I have a sister that decided to drive across the US to live with a cousin in Oregon. She made it as far as New Mexico where she decided to step out of her car while driving and suffered facial fractures and other minor injuries. She was transported to a hospital where she was treated and then diagnosed to have dementia. She has no home at this point because the cousin she was going to live with has said she can no longer live with her. My sister is basically homeless at this point. I cannot be responsible for her as I am 70 yrs old, retired and on a fixed income with very few resources living in Alaska. Does anyone know what the legal process is concerning this? I know what the process is in Florida in that the hospital must contact the court to have an advocate appointed to deal with all of the processes.
They will get a Judge to appoint a Guardian and from that point all her care, medical decisions will be made by the Guardian.
They may try to coerce or "browbeat" family members into taking Guardianship. Stick to your guns if you can not manage this they have to find another way.
Usually this situation would be considered an "unsafe discharge". The hospital Social Worker along with a one-hour "free consultation" with an Elder Attorney would be a good start.
Everything usually comes down to $$$. A lot of places today you can go right online and do a virtual tour. Your loved one will have to have an assessment to see where she is at; her baseline.
I would contact "A Place for Mom" after the assessment is done and see if there are any Medicaid places anywhere. Is there anyone of the "next generation" niece or nephew that could handle this and act as a liaison.
On a positive note, New Mexico has a lower cost of living than the rest of the U.S. I realize Mexico (not to be confused with New Mexico) has much better care for the elderly and usually if a person just has S.S. then can find good health care if they are close to Guadalajara; close to a major City.
If you go on chatgpt.com you can find out a lot of info. This is a nationwide problem. I had to move with my mother from the Northeast to the South to afford a place for mother with the services that she needed.

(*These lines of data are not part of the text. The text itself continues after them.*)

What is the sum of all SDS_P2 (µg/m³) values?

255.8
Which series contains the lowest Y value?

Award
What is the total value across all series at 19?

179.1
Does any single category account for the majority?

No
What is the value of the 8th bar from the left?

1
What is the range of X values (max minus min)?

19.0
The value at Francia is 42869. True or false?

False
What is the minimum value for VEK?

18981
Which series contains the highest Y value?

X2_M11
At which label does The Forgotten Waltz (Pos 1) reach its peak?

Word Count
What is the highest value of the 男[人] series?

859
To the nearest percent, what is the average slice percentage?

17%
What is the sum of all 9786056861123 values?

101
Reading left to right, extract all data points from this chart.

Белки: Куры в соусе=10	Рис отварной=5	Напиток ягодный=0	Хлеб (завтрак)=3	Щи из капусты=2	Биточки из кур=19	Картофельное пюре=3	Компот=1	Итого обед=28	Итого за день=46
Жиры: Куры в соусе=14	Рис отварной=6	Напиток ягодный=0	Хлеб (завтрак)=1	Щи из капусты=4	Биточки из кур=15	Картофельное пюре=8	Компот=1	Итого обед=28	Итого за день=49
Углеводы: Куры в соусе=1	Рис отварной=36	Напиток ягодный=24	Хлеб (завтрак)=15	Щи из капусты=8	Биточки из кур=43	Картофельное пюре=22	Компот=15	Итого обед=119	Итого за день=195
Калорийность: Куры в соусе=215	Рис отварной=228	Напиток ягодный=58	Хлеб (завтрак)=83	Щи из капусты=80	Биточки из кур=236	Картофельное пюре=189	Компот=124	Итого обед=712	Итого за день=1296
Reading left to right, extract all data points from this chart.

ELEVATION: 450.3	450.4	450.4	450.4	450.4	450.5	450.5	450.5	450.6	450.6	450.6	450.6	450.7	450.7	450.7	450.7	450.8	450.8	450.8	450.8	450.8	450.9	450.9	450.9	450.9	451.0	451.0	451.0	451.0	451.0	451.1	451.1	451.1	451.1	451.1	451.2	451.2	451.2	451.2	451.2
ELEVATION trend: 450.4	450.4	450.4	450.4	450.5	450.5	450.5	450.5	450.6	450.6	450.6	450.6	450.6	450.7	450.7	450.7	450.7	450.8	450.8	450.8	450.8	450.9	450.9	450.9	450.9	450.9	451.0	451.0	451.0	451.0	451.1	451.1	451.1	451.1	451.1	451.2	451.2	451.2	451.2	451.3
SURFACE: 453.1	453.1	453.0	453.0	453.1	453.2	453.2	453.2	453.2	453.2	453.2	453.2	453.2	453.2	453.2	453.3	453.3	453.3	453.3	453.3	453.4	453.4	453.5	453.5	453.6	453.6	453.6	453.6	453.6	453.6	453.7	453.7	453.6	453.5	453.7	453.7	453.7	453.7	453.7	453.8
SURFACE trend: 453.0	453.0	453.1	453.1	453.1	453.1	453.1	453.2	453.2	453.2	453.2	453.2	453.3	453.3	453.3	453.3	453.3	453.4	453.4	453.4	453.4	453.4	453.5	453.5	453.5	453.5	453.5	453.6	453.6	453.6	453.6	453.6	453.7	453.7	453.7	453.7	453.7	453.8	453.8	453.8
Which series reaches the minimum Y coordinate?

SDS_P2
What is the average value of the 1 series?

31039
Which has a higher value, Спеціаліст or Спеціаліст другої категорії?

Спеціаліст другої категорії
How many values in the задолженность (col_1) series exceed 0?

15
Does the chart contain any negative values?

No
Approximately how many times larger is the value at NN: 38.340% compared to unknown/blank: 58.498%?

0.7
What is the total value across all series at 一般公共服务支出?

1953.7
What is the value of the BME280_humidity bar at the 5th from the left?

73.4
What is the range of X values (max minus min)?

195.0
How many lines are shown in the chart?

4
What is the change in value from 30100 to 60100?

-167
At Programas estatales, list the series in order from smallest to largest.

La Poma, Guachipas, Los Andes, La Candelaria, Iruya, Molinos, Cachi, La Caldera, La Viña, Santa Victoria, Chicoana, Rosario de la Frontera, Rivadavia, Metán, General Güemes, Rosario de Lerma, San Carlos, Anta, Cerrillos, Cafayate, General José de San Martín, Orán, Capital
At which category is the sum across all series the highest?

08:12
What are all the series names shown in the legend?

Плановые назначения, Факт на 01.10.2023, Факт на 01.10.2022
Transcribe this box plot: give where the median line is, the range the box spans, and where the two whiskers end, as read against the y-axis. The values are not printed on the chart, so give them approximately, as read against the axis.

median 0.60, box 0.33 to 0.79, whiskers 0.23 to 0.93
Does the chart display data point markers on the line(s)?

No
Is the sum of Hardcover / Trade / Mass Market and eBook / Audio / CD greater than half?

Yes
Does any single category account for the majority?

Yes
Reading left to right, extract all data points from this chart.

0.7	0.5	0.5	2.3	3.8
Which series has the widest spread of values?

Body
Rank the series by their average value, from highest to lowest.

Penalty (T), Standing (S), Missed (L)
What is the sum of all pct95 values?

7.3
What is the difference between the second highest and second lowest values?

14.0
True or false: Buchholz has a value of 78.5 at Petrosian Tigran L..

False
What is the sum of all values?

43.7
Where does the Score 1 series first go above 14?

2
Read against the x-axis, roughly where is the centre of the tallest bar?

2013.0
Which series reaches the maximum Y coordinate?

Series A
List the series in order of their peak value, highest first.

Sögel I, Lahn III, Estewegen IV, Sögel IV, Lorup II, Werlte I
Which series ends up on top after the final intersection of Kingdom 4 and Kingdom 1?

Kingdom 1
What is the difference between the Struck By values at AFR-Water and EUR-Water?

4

It's going to take some work and many phone calls but you need the professionals to help you. But I think someone of the next generation needs to get on a plane to assist this loved one to get settled.
Every State is different with Medicaid, but I have seen a lot of videos in "Mexico" again not to be confused with New Mexico as far as quality care for a low income. In all honesty, I would think about your own situation, if something were to turn up as I did when I turned 60.
Don't panic, there is always an answer. There may be a move involved and with the right medication, things may simmer down. I know it's hard every family goes through this.
I hope I was of some help...
* Hire an attorney - (in her state)
* Contact Medicaid or whatever government health care she has.
* If you cannot manage your sister's care, then do not. You will exhaust yourself - and beyond.
* Sounds excellent to investigate having an advocate appointed.
* Never use your owns financial resources.
* If you feel 'guilt-y' get into short term therapy to deal with yourself.
I would support you to do what you need to do for yourself (keep yourself healthy and have a quality life as you can / do). Whatever happens to your sister, she will continue to go 'downhill' or do what she does. There is 'no bandaid' or anything you can say to change / manage her life-style to make it better. It sounds like you already know this.
If it were me,
- I would get an attorney (some are pro-bono)
- call Adult Protective Services - see what they recommend / say
- Contact / talk to hospital administrator or social worker. Find out what their legal responsibility is.